Exercise details =
Render the lines of the records from the line with "ФНС + СФР + Росстат" to the line with "Přidat do košíku", both included, as a JSON list of strings with one string per line and blank lines omitted. Leave the pictures out of the answer.

Start of Source material

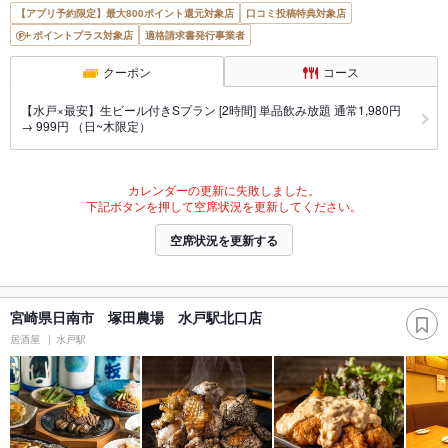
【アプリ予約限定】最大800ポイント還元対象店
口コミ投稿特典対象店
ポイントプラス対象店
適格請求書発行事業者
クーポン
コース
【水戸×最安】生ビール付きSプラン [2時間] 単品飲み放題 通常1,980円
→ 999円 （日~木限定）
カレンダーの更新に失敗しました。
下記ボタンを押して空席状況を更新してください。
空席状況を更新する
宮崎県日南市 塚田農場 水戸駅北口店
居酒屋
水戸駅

End of Source material
Start of Source material

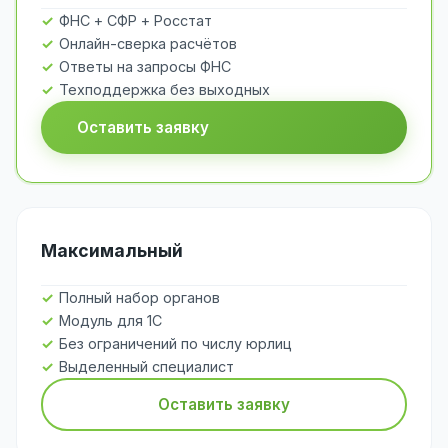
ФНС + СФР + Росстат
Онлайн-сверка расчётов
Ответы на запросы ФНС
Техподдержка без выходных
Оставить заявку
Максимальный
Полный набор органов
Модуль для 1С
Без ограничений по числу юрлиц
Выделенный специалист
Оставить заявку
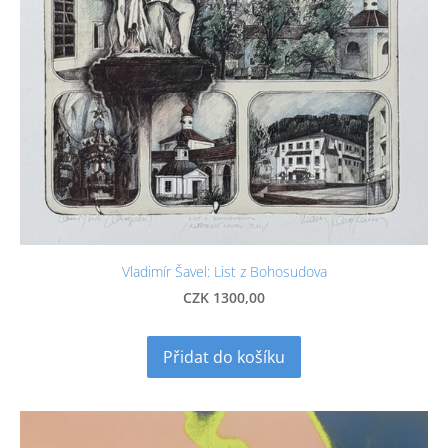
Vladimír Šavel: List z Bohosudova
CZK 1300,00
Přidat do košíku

End of Source material

Result of the exercise =
[
  "ФНС + СФР + Росстат",
  "Онлайн-сверка расчётов",
  "Ответы на запросы ФНС",
  "Техподдержка без выходных",
  "Оставить заявку",
  "Максимальный",
  "Полный набор органов",
  "Модуль для 1С",
  "Без ограничений по числу юрлиц",
  "Выделенный специалист",
  "Оставить заявку",
  "Vladimír Šavel: List z Bohosudova",
  "CZK 1300,00",
  "Přidat do košíku"
]